───── Given information ─────

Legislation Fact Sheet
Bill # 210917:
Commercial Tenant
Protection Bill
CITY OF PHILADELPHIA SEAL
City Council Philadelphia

─────
───── Given information ─────

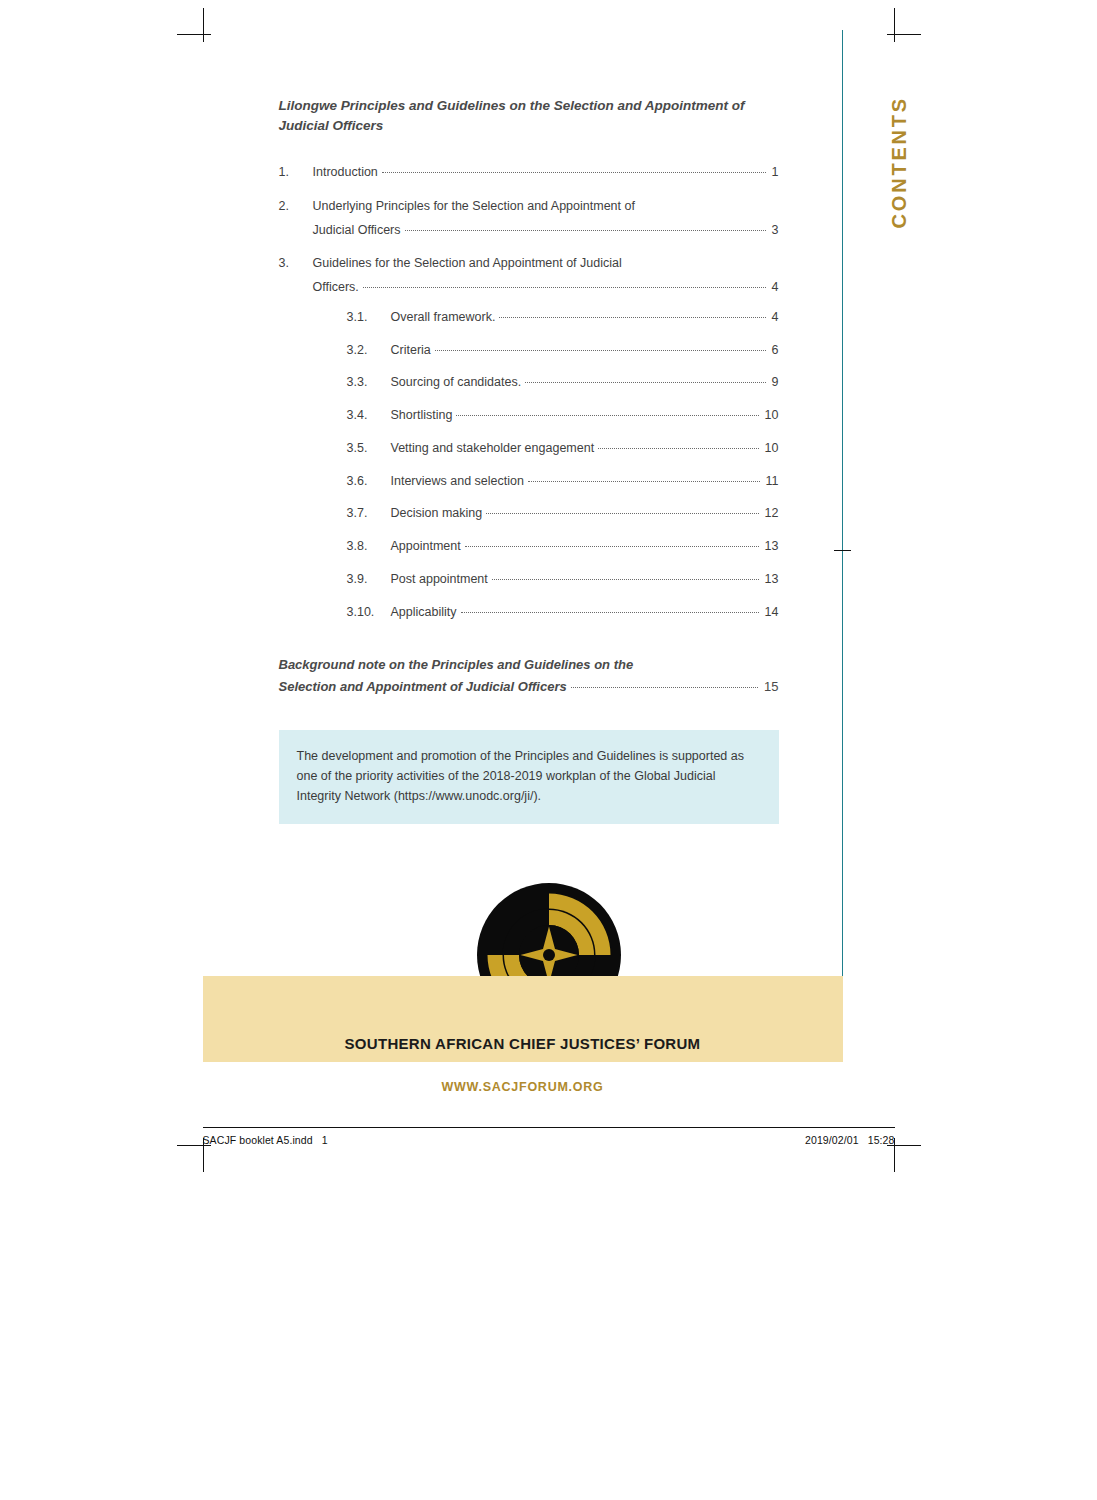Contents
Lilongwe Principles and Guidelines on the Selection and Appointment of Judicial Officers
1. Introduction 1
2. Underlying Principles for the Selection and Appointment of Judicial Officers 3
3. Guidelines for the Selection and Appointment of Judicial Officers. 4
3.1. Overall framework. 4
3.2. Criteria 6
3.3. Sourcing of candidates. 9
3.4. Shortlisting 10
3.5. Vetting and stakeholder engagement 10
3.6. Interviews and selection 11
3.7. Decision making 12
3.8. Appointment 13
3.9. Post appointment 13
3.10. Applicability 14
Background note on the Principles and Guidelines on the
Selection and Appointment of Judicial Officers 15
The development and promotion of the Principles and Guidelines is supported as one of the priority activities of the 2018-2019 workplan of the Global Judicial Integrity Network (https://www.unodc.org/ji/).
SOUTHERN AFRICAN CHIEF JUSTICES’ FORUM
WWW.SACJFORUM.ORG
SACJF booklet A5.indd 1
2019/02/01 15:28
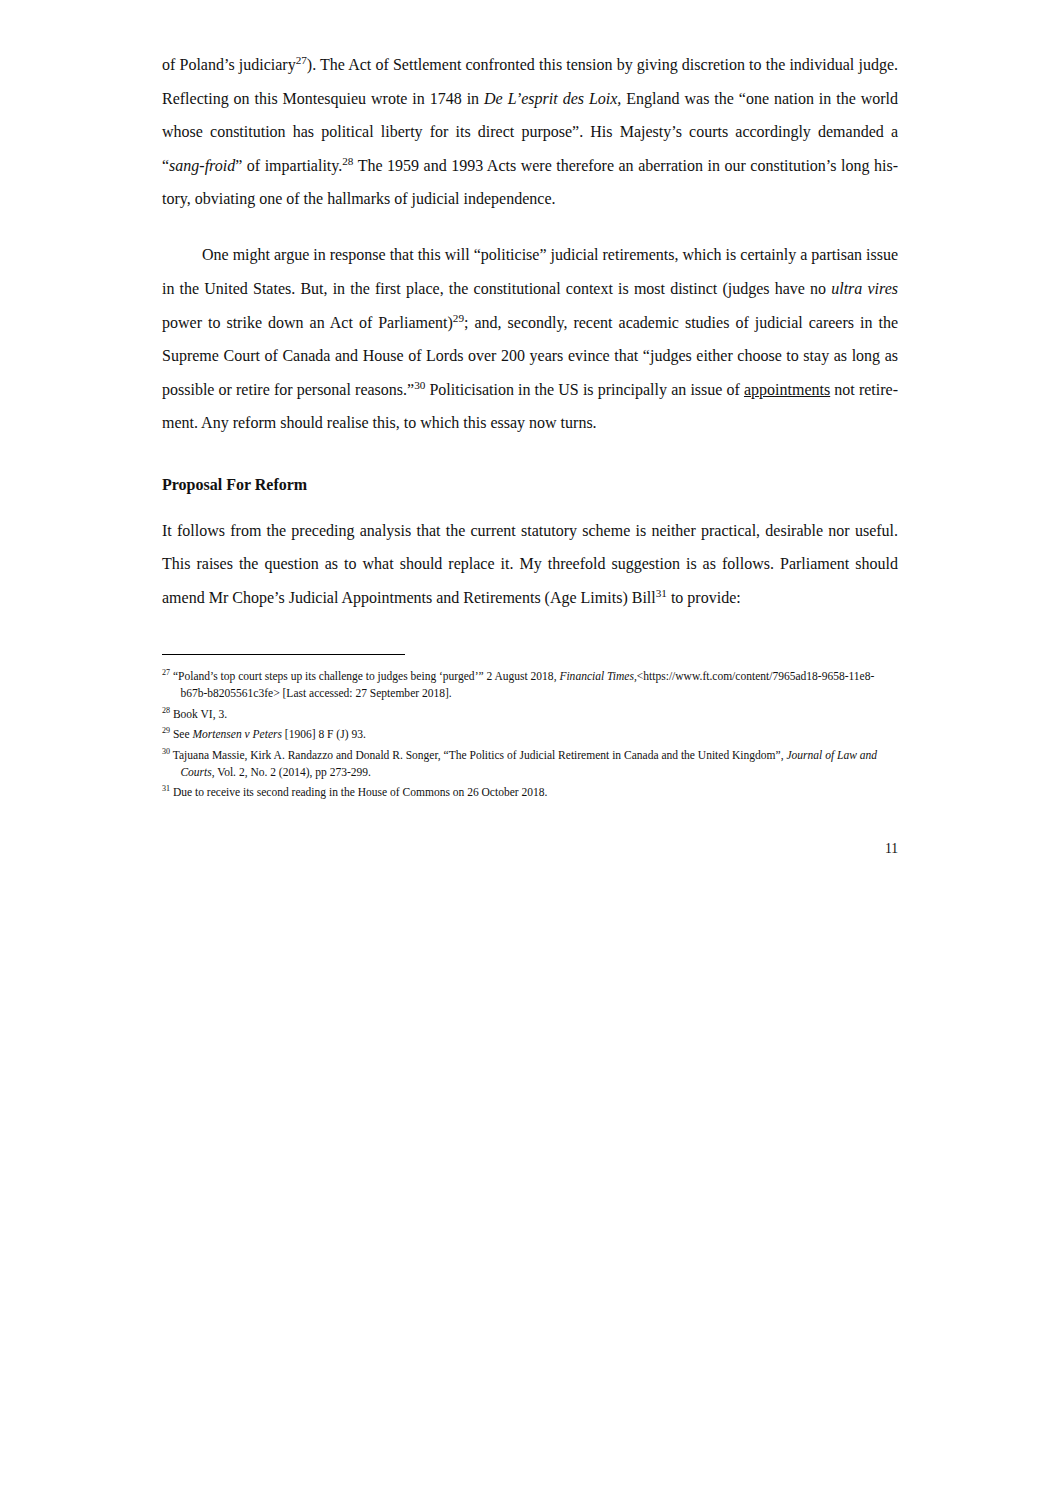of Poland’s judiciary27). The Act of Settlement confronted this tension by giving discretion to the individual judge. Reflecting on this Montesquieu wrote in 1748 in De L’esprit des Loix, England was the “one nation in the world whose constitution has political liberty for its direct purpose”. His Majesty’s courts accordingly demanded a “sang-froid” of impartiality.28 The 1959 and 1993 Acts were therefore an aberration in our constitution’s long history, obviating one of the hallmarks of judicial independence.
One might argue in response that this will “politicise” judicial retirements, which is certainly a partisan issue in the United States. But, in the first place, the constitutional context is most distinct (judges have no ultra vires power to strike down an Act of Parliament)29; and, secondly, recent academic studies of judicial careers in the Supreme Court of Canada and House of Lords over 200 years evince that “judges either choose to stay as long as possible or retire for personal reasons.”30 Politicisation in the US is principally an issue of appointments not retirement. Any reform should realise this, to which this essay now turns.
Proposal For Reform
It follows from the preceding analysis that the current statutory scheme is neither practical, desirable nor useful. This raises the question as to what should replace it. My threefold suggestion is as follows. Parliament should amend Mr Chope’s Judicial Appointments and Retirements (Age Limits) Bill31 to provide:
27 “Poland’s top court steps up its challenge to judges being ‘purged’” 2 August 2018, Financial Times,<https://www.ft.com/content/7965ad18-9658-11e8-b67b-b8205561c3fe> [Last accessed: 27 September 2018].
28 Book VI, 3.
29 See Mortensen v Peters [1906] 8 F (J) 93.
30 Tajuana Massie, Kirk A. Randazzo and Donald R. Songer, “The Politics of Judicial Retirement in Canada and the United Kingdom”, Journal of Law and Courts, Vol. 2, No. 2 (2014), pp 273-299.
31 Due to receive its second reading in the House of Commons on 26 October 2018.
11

─────

Task requirements:
Retype exactly, and only, the lines above from the one where "3. Guidelines for" occurs up to and including the one where "2019/02/01 15:28" occurs.

Solution:
3. Guidelines for the Selection and Appointment of Judicial Officers. 4
3.1. Overall framework. 4
3.2. Criteria 6
3.3. Sourcing of candidates. 9
3.4. Shortlisting 10
3.5. Vetting and stakeholder engagement 10
3.6. Interviews and selection 11
3.7. Decision making 12
3.8. Appointment 13
3.9. Post appointment 13
3.10. Applicability 14
Background note on the Principles and Guidelines on the
Selection and Appointment of Judicial Officers 15
The development and promotion of the Principles and Guidelines is supported as one of the priority activities of the 2018-2019 workplan of the Global Judicial Integrity Network (https://www.unodc.org/ji/).
SOUTHERN AFRICAN CHIEF JUSTICES’ FORUM
WWW.SACJFORUM.ORG
SACJF booklet A5.indd 1
2019/02/01 15:28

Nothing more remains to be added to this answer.